The focus groups had a wide variety in size because many of the groups were conducted during team meetings, and some of the teams had fewer members, while other teams were larger and integrated staff from other parts of the agency. While the researchers requested that staff members only attend one focus group for each time point, some overlap was unavoidable because groups were primarily conducted during team meetings. This issue illustrates some of the challenges and possible solutions for conducting naturalistic research in busy agency settings.
Another limitation is the absence of input from clients who received CCBHC services, as this was beyond the scope of our study. Client perspectives likely offer valuable insights that may differ from yet complement provider viewpoints. Future research should prioritize gathering these client experiences to develop a more comprehensive understanding of the impact of CCBHCs.
Implications for Practice, Policy, and Research
7
Integrated care is critical to optimize the outcomes of individuals with behavioral health problems, especially because they are at increased risk of developing comorbid medical conditions. The CCBHC model represents one approach to delivering integrated care, and it is becoming increasingly available across the United States. Providers in this study shared many positive experiences as well as some challenges as they worked through the implementation of CCBHC.

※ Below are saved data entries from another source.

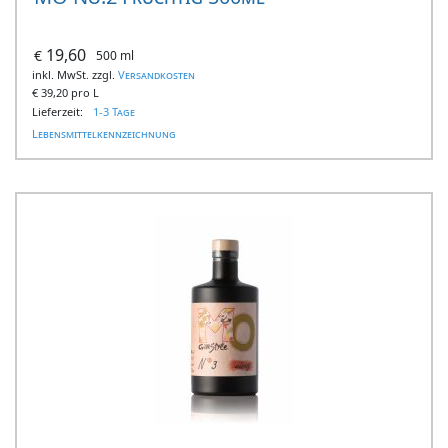
19,60
€
500 ml
inkl. MwSt. zzgl.
Versandkosten
€
39,20 pro L
Lieferzeit:
1-3 Tage
Lebensmittelkennzeichnung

One of the main issues raised from this study is sustainability. The two agencies in our study were SAMHSA grantees operating in a state without a certification program, exemplifying the sustainability challenges faced by many CCBHCs. These agencies face uncertainty when grants expire, as SAMHSA grant funding is provided for a set period of time. Clinics continue to bill Medicaid and other payers as usual during that period and beyond; however, they are unable to fund care coordinators after the grant ends since they are not billable under the traditional fee‐for‐service payment system alone. In contrast, state CCBHC programs provide prospective payment systems that fund expanded services while offering flexibility that enables clinics to serve emerging needs in their communities and improve their infrastructure [18].

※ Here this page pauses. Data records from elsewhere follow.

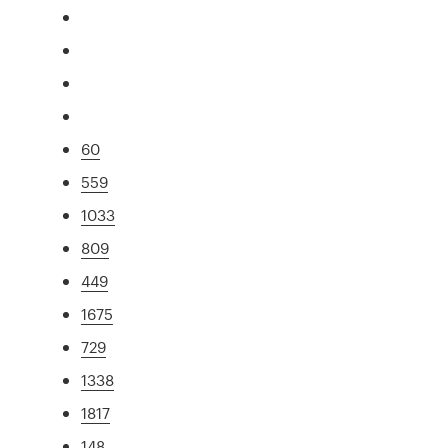
60
559
1033
809
449
1675
729
1338
1817
148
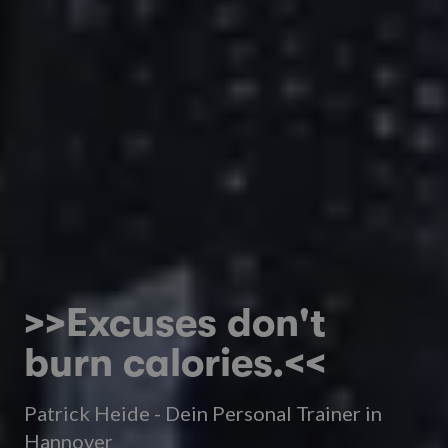
>>Excuses don't
burn calories.<<
Patrick Heide - Dein Personal Trainer in
Hannover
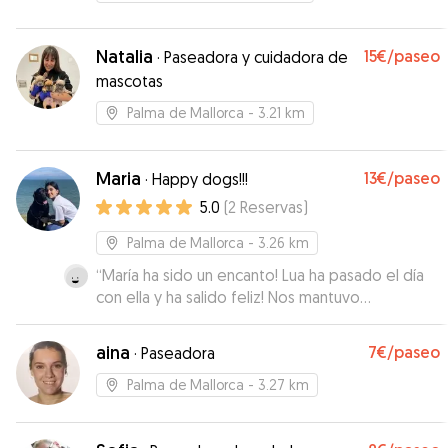
Natalia
15€
/paseo
·
Paseadora y cuidadora de
mascotas
Palma de Mallorca
- 3.21 km
Maria
13€
/paseo
·
Happy dogs!!!
5.0
(
2
Reservas
)
Palma de Mallorca
- 3.26 km
“
María ha sido un encanto! Lua ha pasado el día
con ella y ha salido feliz! Nos mantuvo
informados durante todo el día de los paseos y
de si todo iba bien, con fotitos y mensajes
aina
7€
/paseo
·
Paseadora
tranquilizadores! Lua querrá repetir seguro!
”
Palma de Mallorca
- 3.27 km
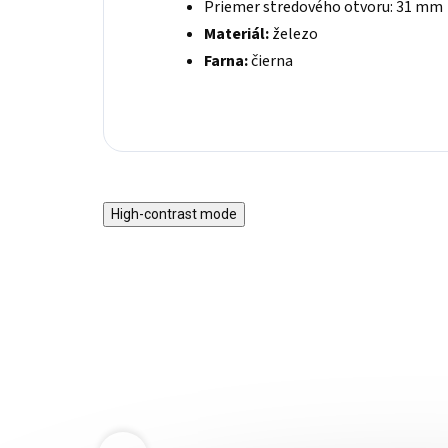
Priemer stredového otvoru: 31 mm
Materiál:
železo
Farna:
čierna
High-contrast mode
MW-O2.5-
Železné závažie 20 kg MARBO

Role confusion between case managers and care coordinators impacts implementation success and staff efficiency. Clearer role definitions could enhance workflow efficiency. SAMHSA's CCBHC certification standards [5] require CCBHCs to directly provide care coordination, while targeted case management can be delivered either by the CCBHC or through DCOs. While care coordination serves all CCBHC clients, targeted case management offers more intensive services for clients with complex needs. Although this distinction offers some guidance for role differentiation, our findings reveal it proves insufficient in practice. This gap indicates a need for more detailed implementation guidance at state and national levels.
Another significant challenge involved connecting clients to scarce community social resources such as housing and transportation. Since CCBHCs serve clients with complex needs who often experience homelessness and transportation barriers, it becomes evident that these centers cannot fulfill their mission of whole‐person care without addressing these essential needs. Thus, strengthening the social infrastructure of communities is essential for CCBHCs to comprehensively meet client needs and maximize the effectiveness of clinical interventions. While the CCBHC model shows promise for delivering integrated, comprehensive care, further rigorous studies are needed to evaluate its effectiveness in improving overall health outcomes and client wellbeing.
Conflicts of Interest
The authors declare no conflicts of interest.